• [PROBLEM TO WORK ON] Write only the number of lines in the data that contain the word "Ultra".

[Stored data entries]
/---
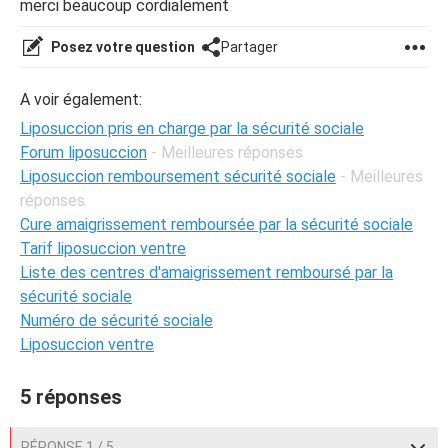
merci beaucoup cordialement
Posez votre question
Partager
A voir également:
Liposuccion pris en charge par la sécurité sociale
Forum liposuccion
- Meilleures réponses
Liposuccion remboursement sécurité sociale
- Meilleures
réponses
Cure amaigrissement remboursée par la sécurité sociale
Tarif liposuccion ventre
Liste des centres d'amaigrissement remboursé par la
sécurité sociale
Numéro de sécurité sociale
Liposuccion ventre
5 réponses
RÉPONSE 1 / 5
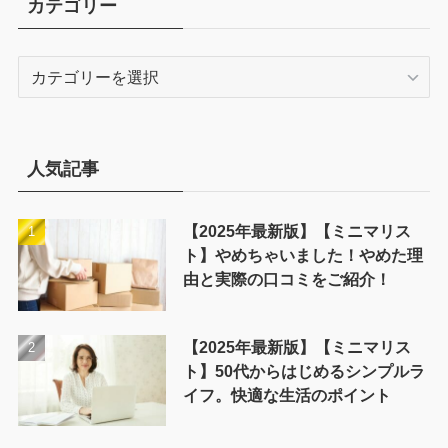
カテゴリー
カ
テ
ゴ
リ
ー
人気記事
【2025年最新版】【ミニマリス
ト】やめちゃいました！やめた理
由と実際の口コミをご紹介！
【2025年最新版】【ミニマリス
ト】50代からはじめるシンプルラ
イフ。快適な生活のポイント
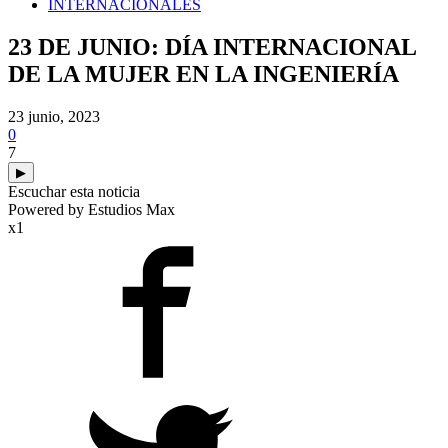
INTERNACIONALES
23 DE JUNIO: DÍA INTERNACIONAL
DE LA MUJER EN LA INGENIERÍA
23 junio, 2023
0
7
▶
Escuchar esta noticia
Powered by Estudios Max
x1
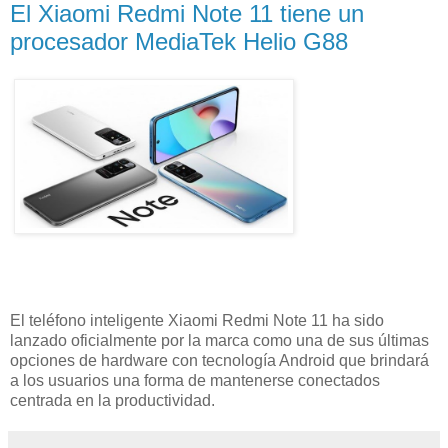
El Xiaomi Redmi Note 11 tiene un
procesador MediaTek Helio G88
El teléfono inteligente Xiaomi Redmi Note 11 ha sido
lanzado oficialmente por la marca como una de sus últimas
opciones de hardware con tecnología Android que brindará
a los usuarios una forma de mantenerse conectados
centrada en la productividad.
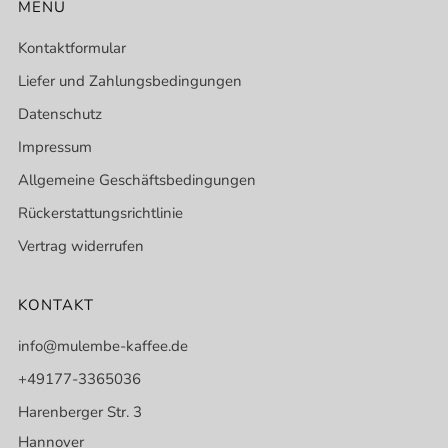
MENÜ
Kontaktformular
Liefer und Zahlungsbedingungen
Datenschutz
Impressum
Allgemeine Geschäftsbedingungen
Rückerstattungsrichtlinie
Vertrag widerrufen
KONTAKT
info@mulembe-kaffee.de
+49177-3365036
Harenberger Str. 3
Hannover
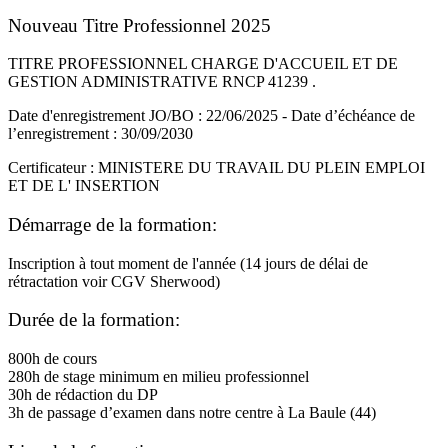
Nouveau Titre Professionnel 2025
TITRE PROFESSIONNEL CHARGE D'ACCUEIL ET DE
GESTION ADMINISTRATIVE RNCP 41239 .
Date d'enregistrement JO/BO : 22/06/2025 - Date d’échéance de
l’enregistrement : 30/09/2030
Certificateur : MINISTERE DU TRAVAIL DU PLEIN EMPLOI
ET DE L' INSERTION
Démarrage de la formation:
Inscription à tout moment de l'année (14 jours de délai de
rétractation voir CGV Sherwood)
Durée de la formation:
800h de cours
280h de stage minimum en milieu professionnel
30h de rédaction du DP
3h de passage d’examen dans notre centre à La Baule (44)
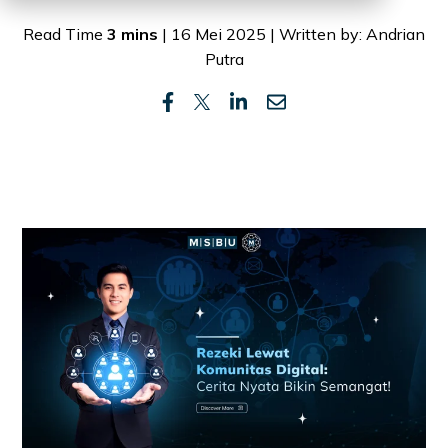
Read Time
3 mins
| 16 Mei 2025 | Written by: Andrian
Putra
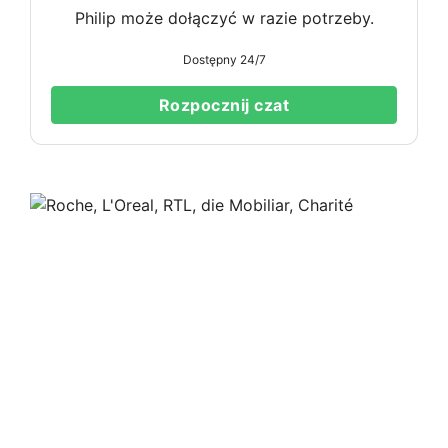
Philip może dołączyć w razie potrzeby.
Dostępny 24/7
Rozpocznij czat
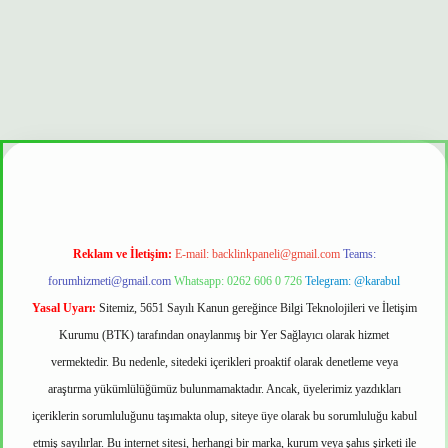
üvenilir mi
Reklam ve İletişim:
E-mail:
backlinkpaneli@gmail.com
Teams:
forumhizmeti@gmail.com
Whatsapp: 0262 606 0 726
Telegram: @karabul
Yasal Uyarı:
Sitemiz, 5651 Sayılı Kanun gereğince Bilgi Teknolojileri ve İletişim
Kurumu (BTK) tarafından onaylanmış bir Yer Sağlayıcı olarak hizmet
vermektedir. Bu nedenle, sitedeki içerikleri proaktif olarak denetleme veya
araştırma yükümlülüğümüz bulunmamaktadır. Ancak, üyelerimiz yazdıkları
içeriklerin sorumluluğunu taşımakta olup, siteye üye olarak bu sorumluluğu kabul
etmiş sayılırlar. Bu internet sitesi, herhangi bir marka, kurum veya şahıs şirketi ile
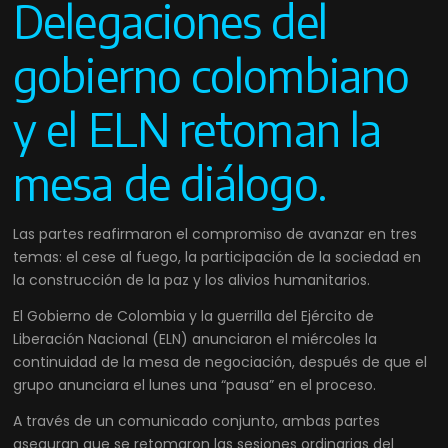
Delegaciones del
gobierno colombiano
y el ELN retoman la
mesa de diálogo.
Las partes reafirmaron el compromiso de avanzar en tres
temas: el cese al fuego, la participación de la sociedad en
la construcción de la paz y los alivios humanitarios.
El Gobierno de Colombia y la guerrilla del Ejército de
Liberación Nacional (ELN) anunciaron el miércoles la
continuidad de la mesa de negociación, después de que el
grupo anunciara el lunes una “pausa” en el proceso.
A través de un comunicado conjunto, ambas partes
aseguran que se retomaron las sesiones ordinarias del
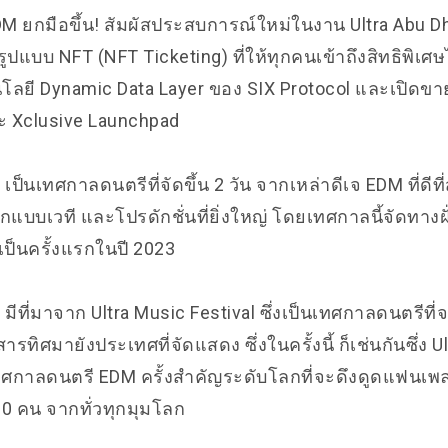
 ยกมือขึ้น! สัมผัสประสบการณ์ใหม่ในงาน Ultra Abu Dh
รูปแบบ NFT (NFT Ticketing) ที่ให้ทุกคนเข้าถึงสิทธิพิเศษ
นโลยี Dynamic Data Layer ของ SIX Protocol และเปิดขา
ะ
Xclusive Launchpad
i
เป็นเทศกาลดนตรีที่จัดขึ้น 2 วัน จากเหล่าดีเจ EDM ที่ดีท
แบบเวที และโปรดักชั่นที่ยิ่งใหญ่ โดยเทศกาลนี้จัดทางฝั
ป็นครั้งแรกในปี 2023
 มีที่มาจาก Ultra Music Festival ซึ่งเป็นเทศกาลดนตรีที
ารทิศมายังประเทศที่จัดแสดง ซึ่งในครั้งนี้ ก็เช่นกันซึ่ง U
เทศกาลดนตรี EDM ครั้งสำคัญระดับโลกที่จะดึงดูดแฟนเ
0 คน จากทั่วทุกมุมโลก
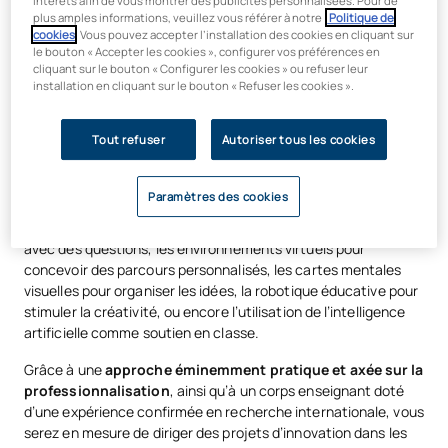
intérêts afin de vous montrer des publicités personnalisées. Pour de
qu’il a réellement compris le sujet (par exemple, avec un
plus amples informations, veuillez vous référer à notre
Politique de
taux de réussite de 90 %), ce qui permet de condenser les
cookies
. Vous pouvez accepter l’installation des cookies en cliquant sur
le bouton « Accepter les cookies », configurer vos préférences en
contenus et d’accélérer l’apprentissage.
cliquant sur le bouton « Configurer les cookies » ou refuser leur
Apprentissage en équipe (Team-Based Learning) :
les
installation en cliquant sur le bouton « Refuser les cookies ».
élèves travaillent en équipe pour résoudre des problèmes
complexes, ce qui permet à l’élève surdoué de diriger, de
Tout refuser
Autoriser tous les cookies
débattre et d’enseigner à ses camarades.
Vous découvrirez également
des outils technologiques clés
Paramètres des cookies
qui vous aideront à personnaliser l’enseignement de manière
simple et pratique : la vidéo interactive pour créer des leçons
avec des questions, les environnements virtuels pour
concevoir des parcours personnalisés, les cartes mentales
visuelles pour organiser les idées, la robotique éducative pour
stimuler la créativité, ou encore l’utilisation de l’intelligence
artificielle comme soutien en classe.
Grâce à une
approche éminemment pratique et axée sur la
professionnalisation
, ainsi qu’à un corps enseignant doté
d’une expérience confirmée en recherche internationale, vous
serez en mesure de diriger des projets d’innovation dans les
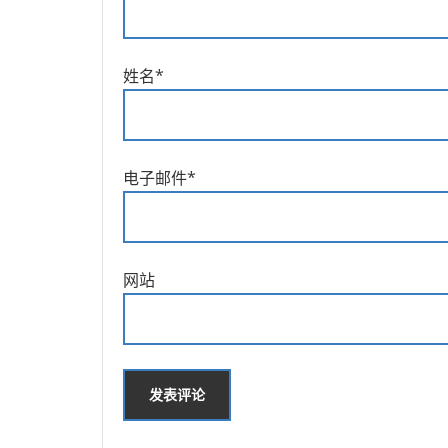
姓名
*
电子邮件
*
网站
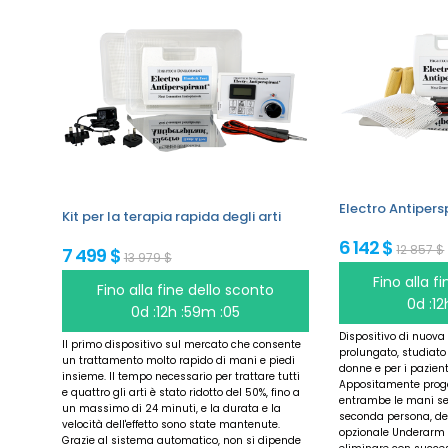
Electro Antipers
Kit per la terapia rapida degli arti
6 142 $
12 857 $
7 499 $
13 979 $
Fino alla f
Fino alla fine dello sconto
0d :1
0d :12h :59m :05
Dispositivo di nuova
Il primo dispositivo sul mercato che consente
prolungato, studiato
un trattamento molto rapido di mani e piedi
donne e per i pazient
insieme. Il tempo necessario per trattare tutti
Appositamente proget
e quattro gli arti è stato ridotto del 50%, fino a
entrambe le mani se
un massimo di 24 minuti, e la durata e la
seconda persona, dei 
velocità dell'effetto sono state mantenute.
opzionale Underarm 
Grazie al sistema automatico, non si dipende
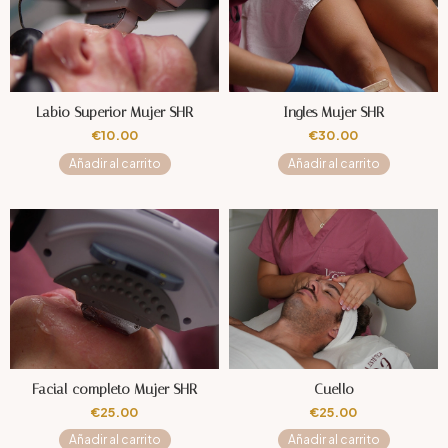
Labio Superior Mujer SHR
Ingles Mujer SHR
€
10.00
€
30.00
Añadir al carrito
Añadir al carrito
Facial completo Mujer SHR
Cuello
€
25.00
€
25.00
Añadir al carrito
Añadir al carrito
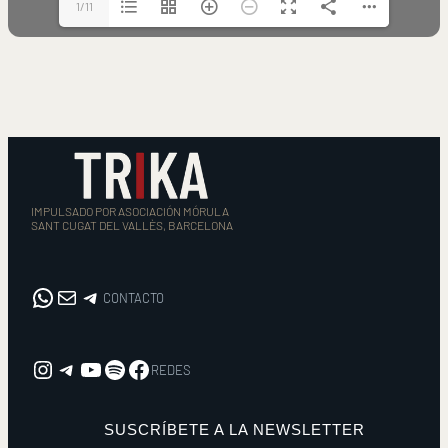
1/11
IMPULSADO POR ASOCIACIÓN MÓRULA
SANT CUGAT DEL VALLÈS, BARCELONA
WhatsApp
Correo electrónico
CONTACTO
CONTACTO
Instagram
REDES
YouTube
Spotify
Facebook
REDES
SUSCRÍBETE A LA NEWSLETTER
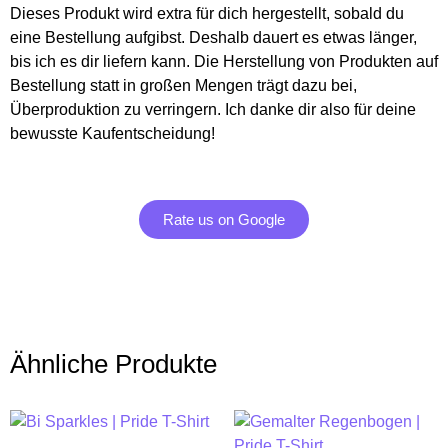
Dieses Produkt wird extra für dich hergestellt, sobald du
eine Bestellung aufgibst. Deshalb dauert es etwas länger,
bis ich es dir liefern kann. Die Herstellung von Produkten auf
Bestellung statt in großen Mengen trägt dazu bei,
Überproduktion zu verringern. Ich danke dir also für deine
bewusste Kaufentscheidung!
Rate us on Google
Ähnliche Produkte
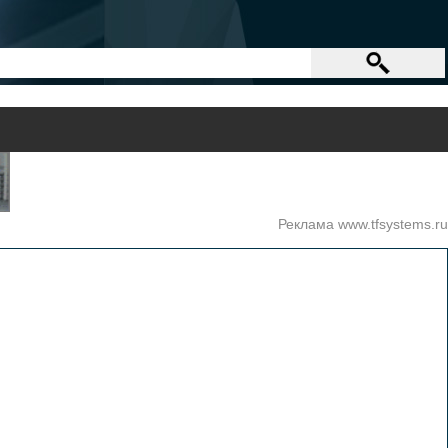
Реклама www.tfsystems.ru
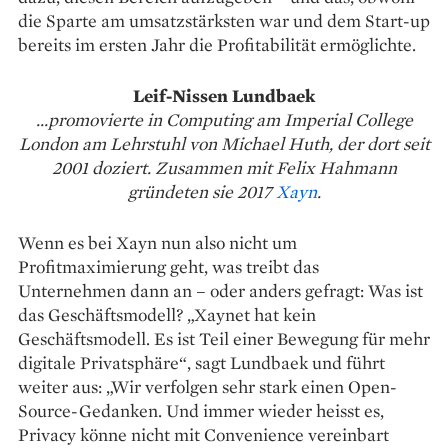
die Sparte am umsatzstärksten war und dem Start-up
bereits im ersten Jahr die Profitabilität ermöglichte.
Leif-Nissen Lundbaek
...promovierte in Computing am Imperial College
London am Lehrstuhl von Michael Huth, der dort seit
2001 doziert. Zusammen mit Felix Hahmann
gründeten sie 2017
Xayn
.
Wenn es bei Xayn nun also nicht um
Profitmaximierung geht, was treibt das
Unternehmen dann an – oder anders gefragt: Was ist
das Geschäftsmodell? „Xaynet hat kein
Geschäftsmodell. Es ist Teil einer ­Bewegung für mehr
digitale Privatsphäre“, sagt Lundbaek und führt
weiter aus: „Wir verfolgen sehr stark einen Open-
Source-Gedanken. Und ­immer wieder heisst es,
Privacy könne nicht mit Convenience vereinbart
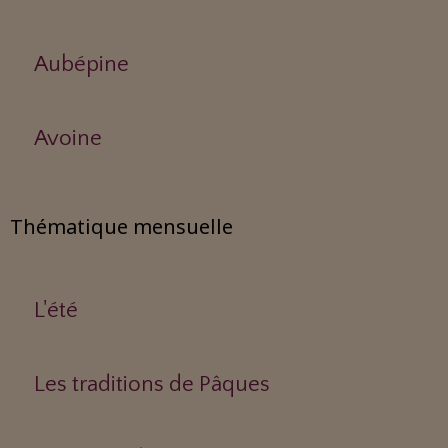
Aubépine
Avoine
Thématique mensuelle
L'été
Les traditions de Pâques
\---
• [REPLY] 2